* Begin Data for this task *
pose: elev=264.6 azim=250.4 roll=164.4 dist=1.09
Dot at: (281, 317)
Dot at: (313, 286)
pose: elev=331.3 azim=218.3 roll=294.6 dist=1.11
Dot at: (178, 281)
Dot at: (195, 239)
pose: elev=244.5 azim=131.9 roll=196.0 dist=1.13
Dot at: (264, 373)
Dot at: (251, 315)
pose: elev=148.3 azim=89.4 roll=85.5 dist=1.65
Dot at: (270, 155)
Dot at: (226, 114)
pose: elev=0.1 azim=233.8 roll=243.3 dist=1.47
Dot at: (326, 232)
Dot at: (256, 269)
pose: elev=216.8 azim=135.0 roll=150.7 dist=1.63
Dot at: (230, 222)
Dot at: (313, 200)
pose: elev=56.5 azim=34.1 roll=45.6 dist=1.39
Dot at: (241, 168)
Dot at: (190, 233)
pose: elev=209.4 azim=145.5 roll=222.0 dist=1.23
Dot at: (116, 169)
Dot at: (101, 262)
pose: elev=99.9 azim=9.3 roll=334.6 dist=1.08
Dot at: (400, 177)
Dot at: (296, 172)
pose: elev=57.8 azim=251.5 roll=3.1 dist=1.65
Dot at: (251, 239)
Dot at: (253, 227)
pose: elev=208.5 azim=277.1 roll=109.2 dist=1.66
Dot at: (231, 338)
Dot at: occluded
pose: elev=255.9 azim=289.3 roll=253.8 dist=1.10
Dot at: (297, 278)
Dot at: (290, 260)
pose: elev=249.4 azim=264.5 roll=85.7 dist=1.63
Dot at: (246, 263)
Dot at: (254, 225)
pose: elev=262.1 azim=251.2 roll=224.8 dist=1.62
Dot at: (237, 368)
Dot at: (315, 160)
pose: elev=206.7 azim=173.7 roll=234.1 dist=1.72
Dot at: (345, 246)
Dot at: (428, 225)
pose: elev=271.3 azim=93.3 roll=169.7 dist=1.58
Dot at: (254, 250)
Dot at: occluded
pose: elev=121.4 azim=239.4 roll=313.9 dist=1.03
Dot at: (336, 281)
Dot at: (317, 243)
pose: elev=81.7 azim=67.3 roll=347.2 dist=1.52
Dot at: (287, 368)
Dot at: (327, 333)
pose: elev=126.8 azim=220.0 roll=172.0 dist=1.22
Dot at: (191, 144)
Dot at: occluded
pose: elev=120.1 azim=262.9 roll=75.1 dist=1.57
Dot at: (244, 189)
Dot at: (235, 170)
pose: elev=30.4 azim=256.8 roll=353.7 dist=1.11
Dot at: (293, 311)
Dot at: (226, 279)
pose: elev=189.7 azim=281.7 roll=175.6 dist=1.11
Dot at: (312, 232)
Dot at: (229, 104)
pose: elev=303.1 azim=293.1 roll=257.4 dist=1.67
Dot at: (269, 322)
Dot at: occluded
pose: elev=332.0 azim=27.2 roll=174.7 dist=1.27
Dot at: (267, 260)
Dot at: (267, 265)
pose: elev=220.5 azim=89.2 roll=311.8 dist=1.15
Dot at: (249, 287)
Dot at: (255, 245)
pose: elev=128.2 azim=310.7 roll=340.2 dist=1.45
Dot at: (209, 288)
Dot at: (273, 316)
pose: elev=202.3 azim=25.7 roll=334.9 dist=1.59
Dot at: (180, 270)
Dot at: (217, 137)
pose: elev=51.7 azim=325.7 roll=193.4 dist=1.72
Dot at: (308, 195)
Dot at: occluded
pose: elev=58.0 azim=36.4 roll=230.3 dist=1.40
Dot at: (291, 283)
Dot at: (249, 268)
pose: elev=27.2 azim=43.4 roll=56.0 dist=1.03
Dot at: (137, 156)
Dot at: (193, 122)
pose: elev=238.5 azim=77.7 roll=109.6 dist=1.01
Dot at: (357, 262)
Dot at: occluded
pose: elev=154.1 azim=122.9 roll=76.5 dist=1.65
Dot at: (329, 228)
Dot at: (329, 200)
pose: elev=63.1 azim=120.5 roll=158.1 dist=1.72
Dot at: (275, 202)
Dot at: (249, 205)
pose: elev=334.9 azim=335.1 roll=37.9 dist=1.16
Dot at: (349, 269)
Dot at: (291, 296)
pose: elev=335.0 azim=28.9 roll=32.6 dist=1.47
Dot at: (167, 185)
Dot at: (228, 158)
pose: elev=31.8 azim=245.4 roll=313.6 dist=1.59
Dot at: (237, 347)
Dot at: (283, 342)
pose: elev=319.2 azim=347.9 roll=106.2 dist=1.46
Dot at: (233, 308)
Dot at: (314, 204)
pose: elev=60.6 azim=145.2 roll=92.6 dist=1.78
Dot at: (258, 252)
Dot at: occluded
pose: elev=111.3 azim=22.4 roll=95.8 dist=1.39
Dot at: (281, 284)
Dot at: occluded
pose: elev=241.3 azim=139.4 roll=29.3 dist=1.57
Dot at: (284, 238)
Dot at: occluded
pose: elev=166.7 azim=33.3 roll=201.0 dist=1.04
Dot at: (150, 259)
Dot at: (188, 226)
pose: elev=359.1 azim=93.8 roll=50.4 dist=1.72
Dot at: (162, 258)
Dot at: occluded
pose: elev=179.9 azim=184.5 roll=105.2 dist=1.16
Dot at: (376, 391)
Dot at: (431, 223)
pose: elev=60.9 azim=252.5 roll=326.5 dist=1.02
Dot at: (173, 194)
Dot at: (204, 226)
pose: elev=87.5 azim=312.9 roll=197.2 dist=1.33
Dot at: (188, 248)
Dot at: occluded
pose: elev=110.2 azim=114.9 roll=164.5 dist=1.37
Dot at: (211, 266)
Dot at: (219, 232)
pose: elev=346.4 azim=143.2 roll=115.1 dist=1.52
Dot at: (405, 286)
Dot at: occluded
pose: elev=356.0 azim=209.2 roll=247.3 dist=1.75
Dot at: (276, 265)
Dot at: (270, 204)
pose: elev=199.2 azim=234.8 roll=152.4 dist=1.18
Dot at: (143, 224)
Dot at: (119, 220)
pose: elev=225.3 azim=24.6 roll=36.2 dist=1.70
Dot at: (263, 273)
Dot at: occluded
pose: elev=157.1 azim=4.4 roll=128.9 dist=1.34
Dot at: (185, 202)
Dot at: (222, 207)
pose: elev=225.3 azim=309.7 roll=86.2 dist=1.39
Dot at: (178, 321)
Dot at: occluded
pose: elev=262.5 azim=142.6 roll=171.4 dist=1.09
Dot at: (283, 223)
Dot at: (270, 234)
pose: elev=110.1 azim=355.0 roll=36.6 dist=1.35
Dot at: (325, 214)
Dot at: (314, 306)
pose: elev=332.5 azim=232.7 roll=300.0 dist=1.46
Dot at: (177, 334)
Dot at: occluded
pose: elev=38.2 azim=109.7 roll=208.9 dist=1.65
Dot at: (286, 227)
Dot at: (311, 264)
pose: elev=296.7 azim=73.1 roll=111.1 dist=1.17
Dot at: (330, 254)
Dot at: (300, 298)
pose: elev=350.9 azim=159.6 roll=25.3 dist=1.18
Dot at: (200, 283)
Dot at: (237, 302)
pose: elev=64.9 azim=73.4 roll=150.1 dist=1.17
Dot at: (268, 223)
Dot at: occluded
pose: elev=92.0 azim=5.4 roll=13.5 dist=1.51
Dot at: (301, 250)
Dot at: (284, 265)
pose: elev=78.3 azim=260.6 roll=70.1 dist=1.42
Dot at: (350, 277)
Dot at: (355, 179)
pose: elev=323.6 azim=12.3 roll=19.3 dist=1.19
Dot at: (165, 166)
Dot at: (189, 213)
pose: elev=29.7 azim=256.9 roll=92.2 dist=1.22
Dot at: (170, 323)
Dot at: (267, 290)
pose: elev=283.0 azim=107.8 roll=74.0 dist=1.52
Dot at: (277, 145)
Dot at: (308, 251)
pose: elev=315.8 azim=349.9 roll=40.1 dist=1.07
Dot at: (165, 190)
* End Data for this task *
• Problem: Reproduce the items word for word, from the first line through the line that contains "Dot at: (290, 260)", including both.

• Answer in full:
pose: elev=264.6 azim=250.4 roll=164.4 dist=1.09
Dot at: (281, 317)
Dot at: (313, 286)
pose: elev=331.3 azim=218.3 roll=294.6 dist=1.11
Dot at: (178, 281)
Dot at: (195, 239)
pose: elev=244.5 azim=131.9 roll=196.0 dist=1.13
Dot at: (264, 373)
Dot at: (251, 315)
pose: elev=148.3 azim=89.4 roll=85.5 dist=1.65
Dot at: (270, 155)
Dot at: (226, 114)
pose: elev=0.1 azim=233.8 roll=243.3 dist=1.47
Dot at: (326, 232)
Dot at: (256, 269)
pose: elev=216.8 azim=135.0 roll=150.7 dist=1.63
Dot at: (230, 222)
Dot at: (313, 200)
pose: elev=56.5 azim=34.1 roll=45.6 dist=1.39
Dot at: (241, 168)
Dot at: (190, 233)
pose: elev=209.4 azim=145.5 roll=222.0 dist=1.23
Dot at: (116, 169)
Dot at: (101, 262)
pose: elev=99.9 azim=9.3 roll=334.6 dist=1.08
Dot at: (400, 177)
Dot at: (296, 172)
pose: elev=57.8 azim=251.5 roll=3.1 dist=1.65
Dot at: (251, 239)
Dot at: (253, 227)
pose: elev=208.5 azim=277.1 roll=109.2 dist=1.66
Dot at: (231, 338)
Dot at: occluded
pose: elev=255.9 azim=289.3 roll=253.8 dist=1.10
Dot at: (297, 278)
Dot at: (290, 260)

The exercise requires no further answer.